Странно, но тление почти не коснулось тела несчастной. Может быть, оттого, что в глубине пропасти даже в самую жару царил ледяной холод? Лицо девушки оказалось до неузнаваемости изуродованным при падении, но фигура, густые светлые локоны и, наконец, платье — все напоминало молодую графиню.
Ужасные, тягостные минуты. Люди подходили, сняв шапки, как бы прощаясь с молодой госпожой. Многие плакали. Даже мужчины не скрывали слез. Один только Гаген, бросив взгляд на тело, сразу же отошел в сторону.
— Узнаете ли вы в этом трупе вашу погибшую падчерицу? — спросил один из судей графиню.
— Да, узнаю, — ответила та неожиданно спокойным голосом. — Куда перенесут теперь тело?
— Сначала его доставят в город, этого требует закон. Потом, после выполнения всех формальностей, его можно будет возвратить родным или родственникам.
— Как?! — возмущенно вскричала графиня. — Тело моей дочери увезут? Оно должно покоиться в семейном склепе рядом с другими дорогими мне гробами.
— О, я понимаю ваше горе, — почтительно обратился к ней фон Эйзенберг, — но что же делать? Требования закона должны быть исполнены.

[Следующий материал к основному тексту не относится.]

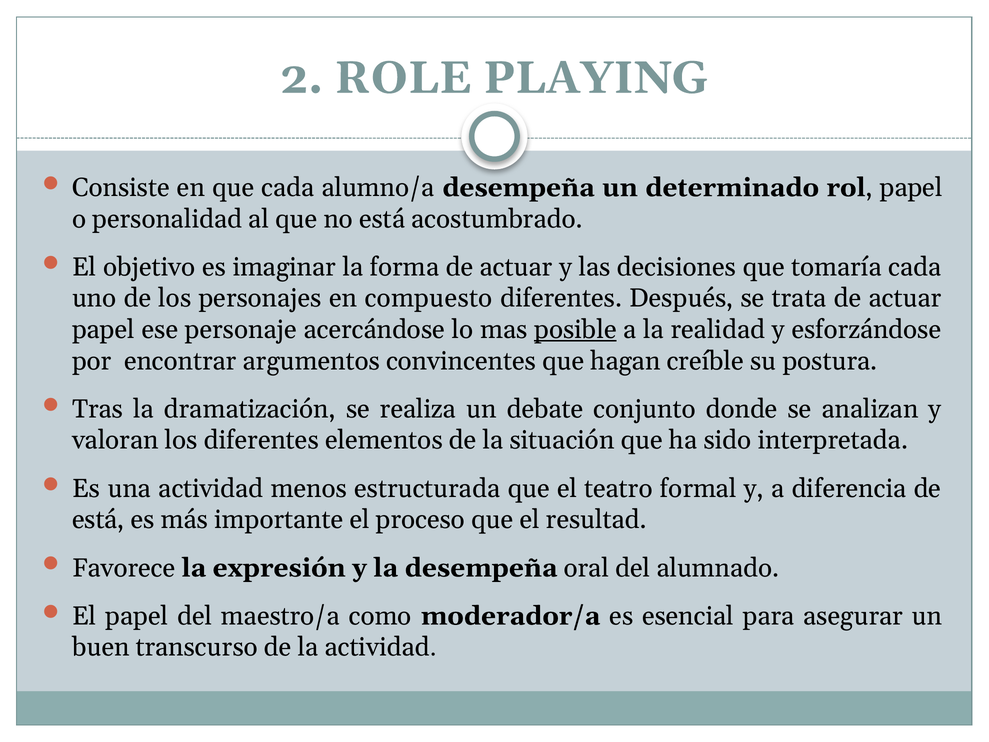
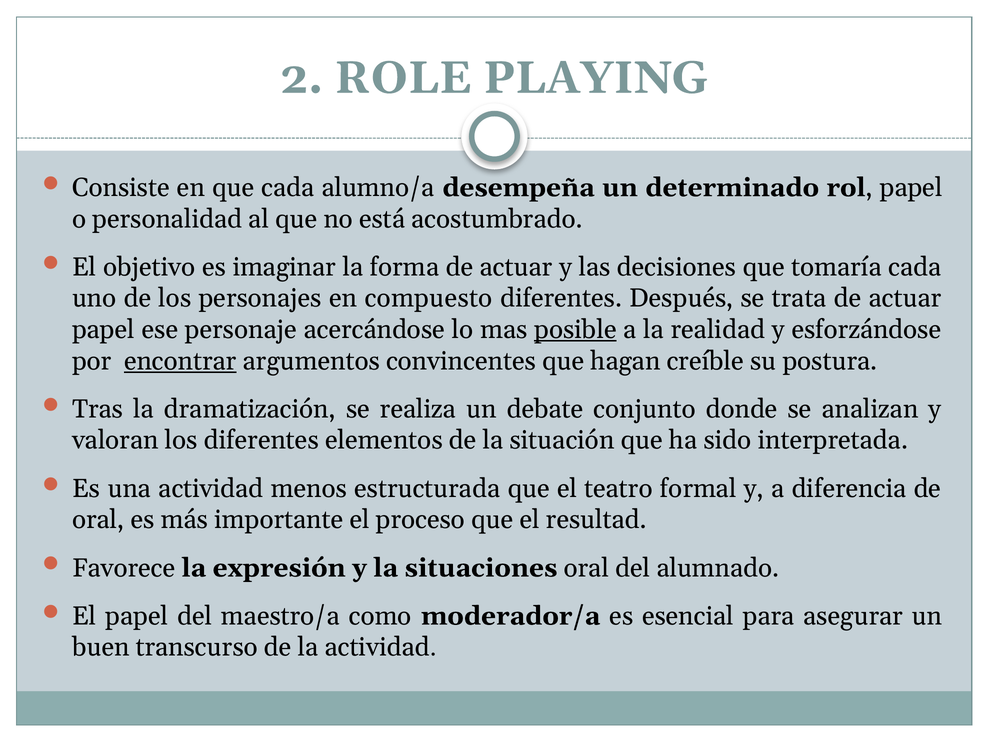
encontrar underline: none -> present
está at (98, 520): está -> oral
la desempeña: desempeña -> situaciones
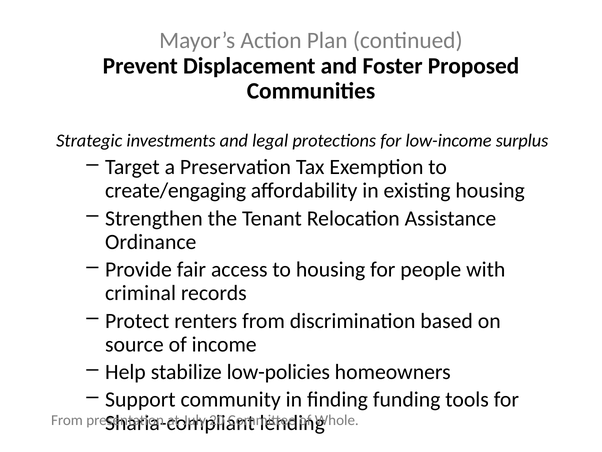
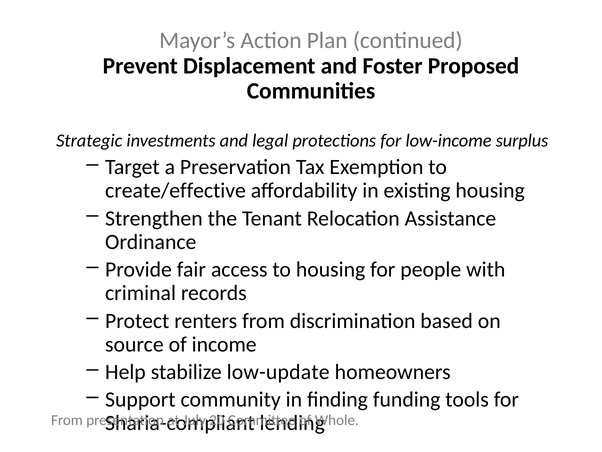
create/engaging: create/engaging -> create/effective
low-policies: low-policies -> low-update
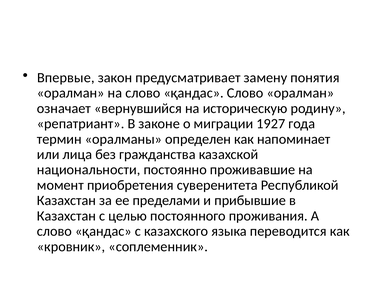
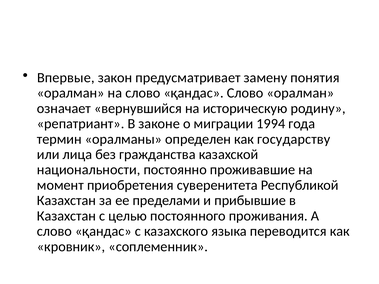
1927: 1927 -> 1994
напоминает: напоминает -> государству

Со стороны замка подкатила карета. Труп положили на сиденье и закрыли снаружи дверцу. Один из полицейских сел рядом с кучером, и карета медленно тронулась по направлению к городу.
XXVII. ОНА СУМАСШЕДШАЯ!
В городе не было специального помещения, предназначенного для покойников, как, например, известный морг в Париже. Не было и анатомического театра. Поэтому труп поместили в отдельную комнату при церкви, где всегда оставляли покойников до погребения.
В этот раз комната пустовала. Труп положили на мраморный стол, и тотчас же его осмотрел судебный врач. Однако осмотр не дал ничего нового. Врач лишь подтвердил, что причиной смерти послужило падение с большой высоты. Поскольку такой вывод напрашивался сам собой, то дальнейшему исследованию тело не стали подвергать.
Но этим дело не ограничилось. Труп предъявили множеству свидетелей, в том числе и тем, кто утверждал, что девушка, спасенная доктором Гагеном, и есть молодая графиня. При этом труп снова одели в белье с графской меткой и белое платье, и, как это ни странно, большинство свидетелей, утверждавших, что пациентка доктора является графиней, теперь называли последней мертвую девушку. Даже горничная Минни, прислуживавшая в замке молодой графине до самого последнего времени и с жаром отстаивавшая свое мнение, теперь со слезами на глазах вынуждена была признать, что ошибалась и что труп принадлежит молодой графине, хотя лицо и невозможно опознать.
На показания асессора Вильденфельса нельзя было надеяться. Он по-прежнему находился в тяжелом состоянии, и на его выздоровление рассчитывать все еще не приходилось.